No, questa non è grandeur, non è multilateralismo, non è politica europea autonoma. Chiamiamo, per una volta, le cose con il loro nome. Si è trattato di pagare ripetutamente ricattatori tanto abili quanto spietati, di cedere per non perdere, di rompere il fronte della fermezza contro il terrorismo. Dopo che l’eroe per caso e per merito Fabrizio Quattrocchi aveva fatto vedere agli assassini come muore in italiano, altri ci hanno mostrato come paga un francese (in gesti politici, il che è ben più grave che versare danaro) dopo che Zapatero e Gloria Arroyo, ritirando le loro truppe dall’Irak dopo le minacce dei terroristi, avevano fatto vedere come scappano uno spagnolo e una presuntuosa presidentessa delle Filippine.

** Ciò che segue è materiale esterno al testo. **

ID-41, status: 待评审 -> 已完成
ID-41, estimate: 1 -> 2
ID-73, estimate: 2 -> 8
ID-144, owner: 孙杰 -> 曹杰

Si dirà che due vite umane valgono più di ogni ragionamento politico. Occorre rispondere con chiarezza che non solo ci sono altre vie, politicamente meno pericolose e rovinose, per liberare ostaggi, ma che cedere ai rapitori incoraggia futuri rapimenti, molti dei quali finiranno male, e mette così in pericolo molte altre vite. Chi paga i ricattatori danneggia anche noi: se non riesce a capirlo, almeno non se ne vanti.